» **WHAT IS BEING ASKED**: Keep the wording of each record exactly the same when you repeat it, and leave out pictures.

Recorded data
-- Opening Marker --

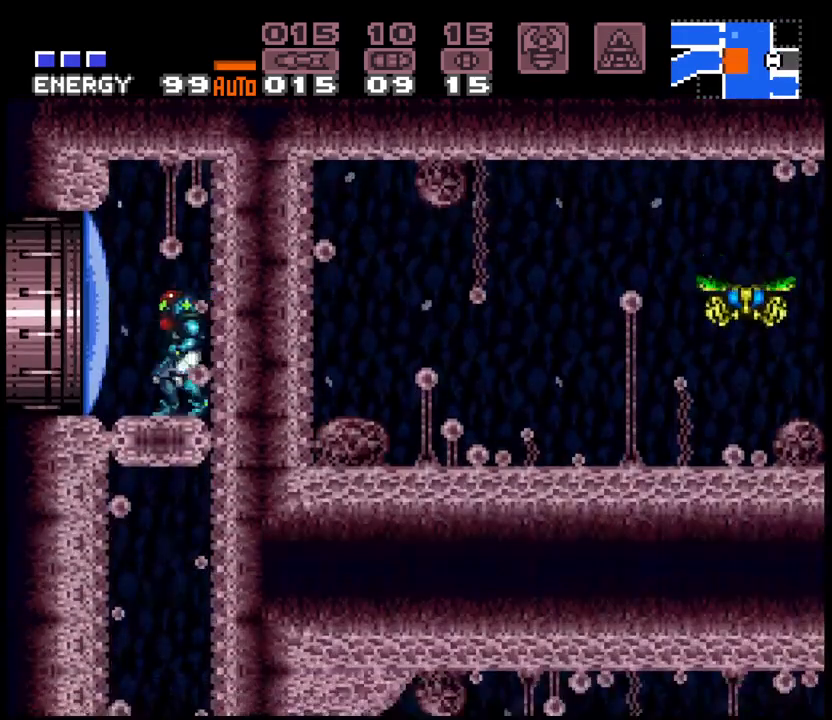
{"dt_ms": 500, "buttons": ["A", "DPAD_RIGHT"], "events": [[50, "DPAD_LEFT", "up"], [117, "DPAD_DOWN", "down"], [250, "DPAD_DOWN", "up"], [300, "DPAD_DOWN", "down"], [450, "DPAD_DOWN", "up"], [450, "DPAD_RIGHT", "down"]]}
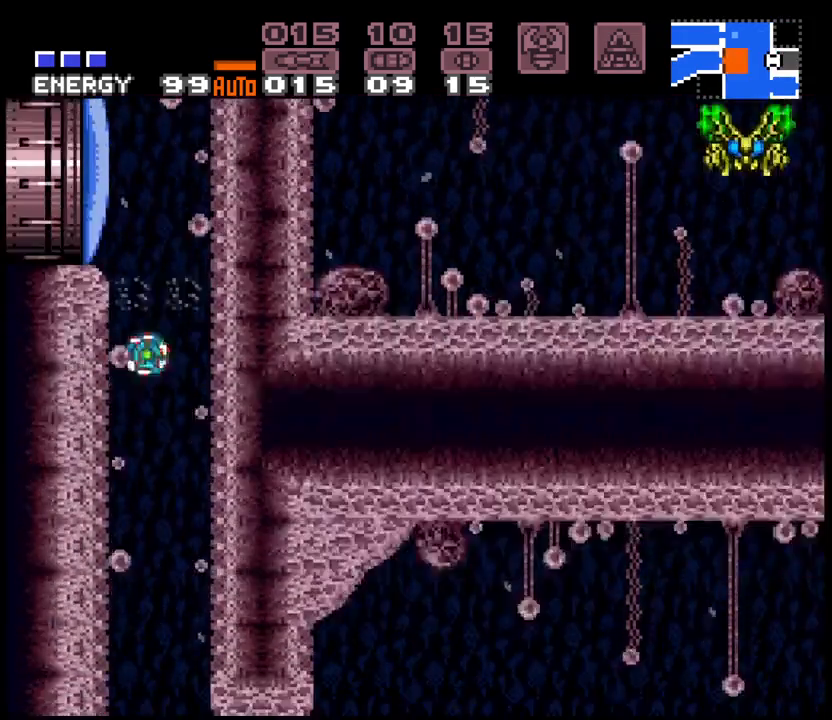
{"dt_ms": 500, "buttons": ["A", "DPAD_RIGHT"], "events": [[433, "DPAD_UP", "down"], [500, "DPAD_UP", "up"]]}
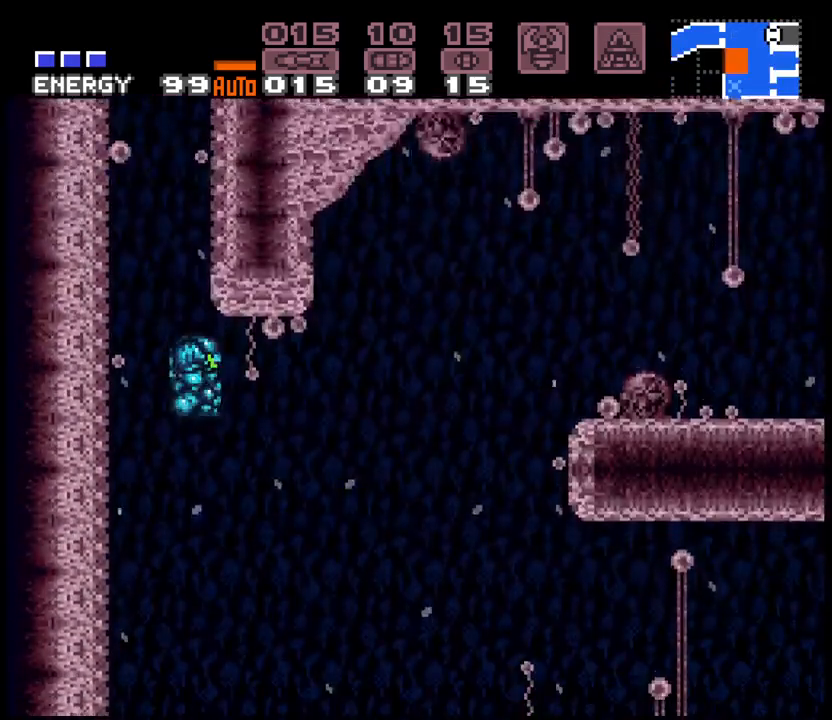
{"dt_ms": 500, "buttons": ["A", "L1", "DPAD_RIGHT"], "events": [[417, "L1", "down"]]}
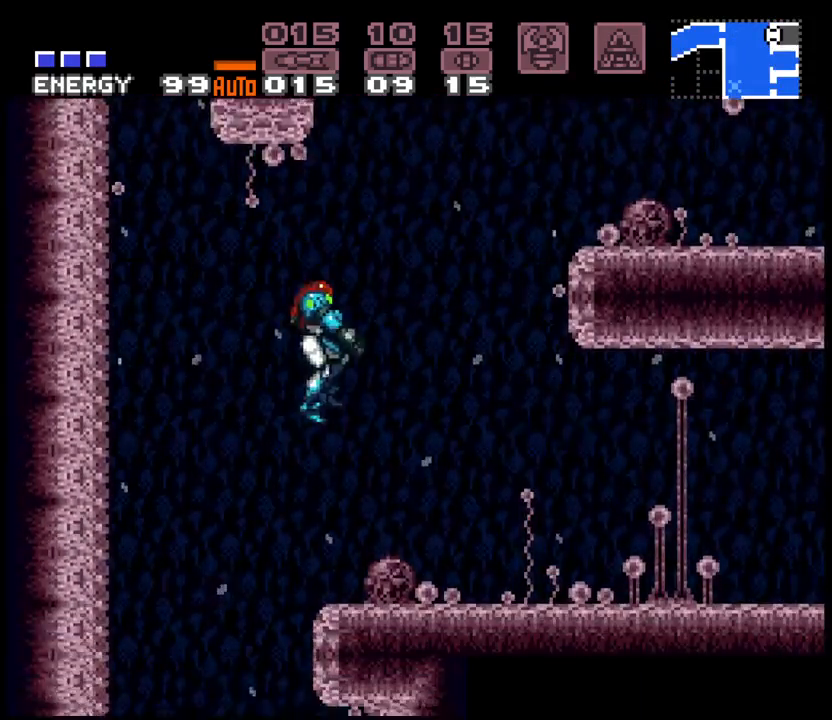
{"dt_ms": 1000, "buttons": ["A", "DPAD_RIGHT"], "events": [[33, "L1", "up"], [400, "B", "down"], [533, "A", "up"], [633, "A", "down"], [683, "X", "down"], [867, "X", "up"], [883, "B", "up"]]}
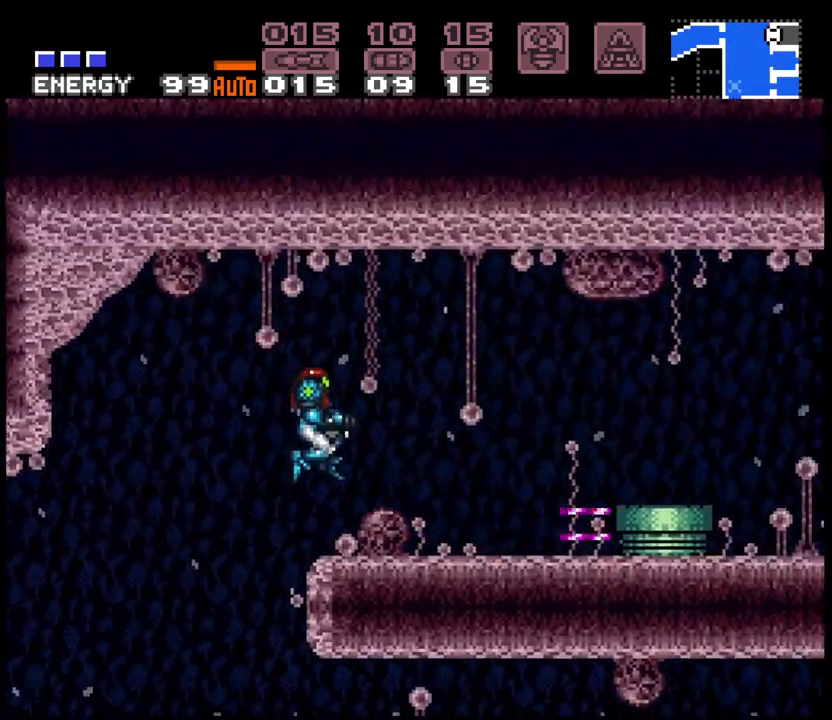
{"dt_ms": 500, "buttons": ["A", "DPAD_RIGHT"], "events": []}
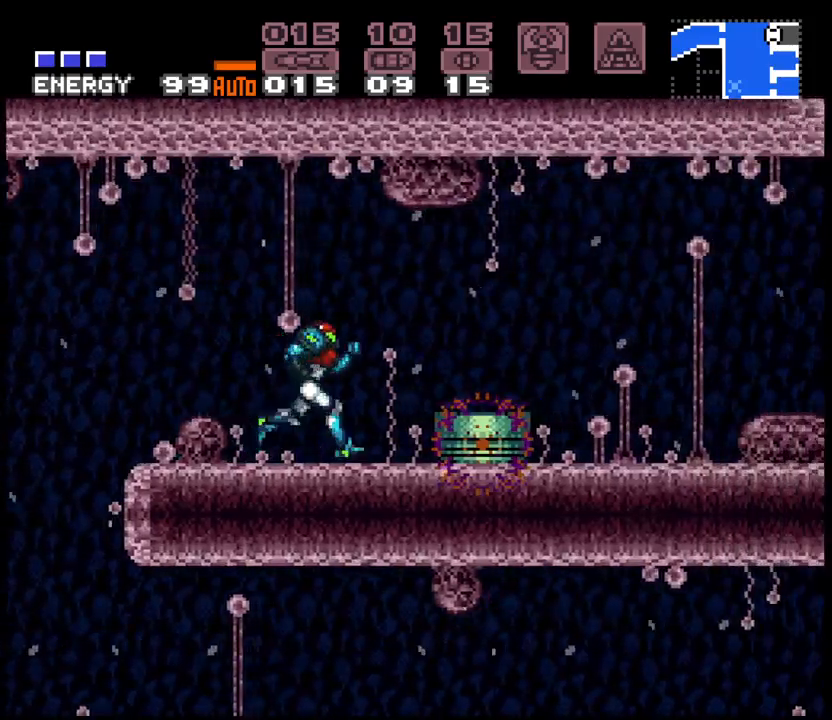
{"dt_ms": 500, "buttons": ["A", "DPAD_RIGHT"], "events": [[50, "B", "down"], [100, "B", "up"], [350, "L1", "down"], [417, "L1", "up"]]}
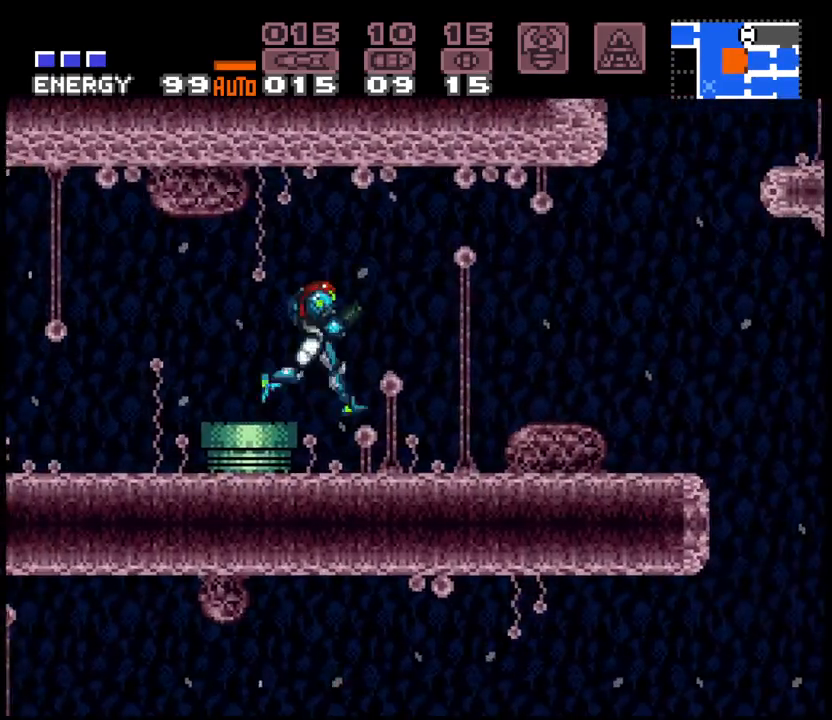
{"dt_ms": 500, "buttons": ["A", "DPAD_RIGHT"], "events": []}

-- Closing Marker --

» **RESULT BELOW**:
{"dt_ms": 500, "buttons": ["A", "DPAD_RIGHT"], "events": [[50, "DPAD_LEFT", "up"], [117, "DPAD_DOWN", "down"], [250, "DPAD_DOWN", "up"], [300, "DPAD_DOWN", "down"], [450, "DPAD_DOWN", "up"], [450, "DPAD_RIGHT", "down"]]}
{"dt_ms": 500, "buttons": ["A", "DPAD_RIGHT"], "events": [[433, "DPAD_UP", "down"], [500, "DPAD_UP", "up"]]}
{"dt_ms": 500, "buttons": ["A", "L1", "DPAD_RIGHT"], "events": [[417, "L1", "down"]]}
{"dt_ms": 1000, "buttons": ["A", "DPAD_RIGHT"], "events": [[33, "L1", "up"], [400, "B", "down"], [533, "A", "up"], [633, "A", "down"], [683, "X", "down"], [867, "X", "up"], [883, "B", "up"]]}
{"dt_ms": 500, "buttons": ["A", "DPAD_RIGHT"], "events": []}
{"dt_ms": 500, "buttons": ["A", "DPAD_RIGHT"], "events": [[50, "B", "down"], [100, "B", "up"], [350, "L1", "down"], [417, "L1", "up"]]}
{"dt_ms": 500, "buttons": ["A", "DPAD_RIGHT"], "events": []}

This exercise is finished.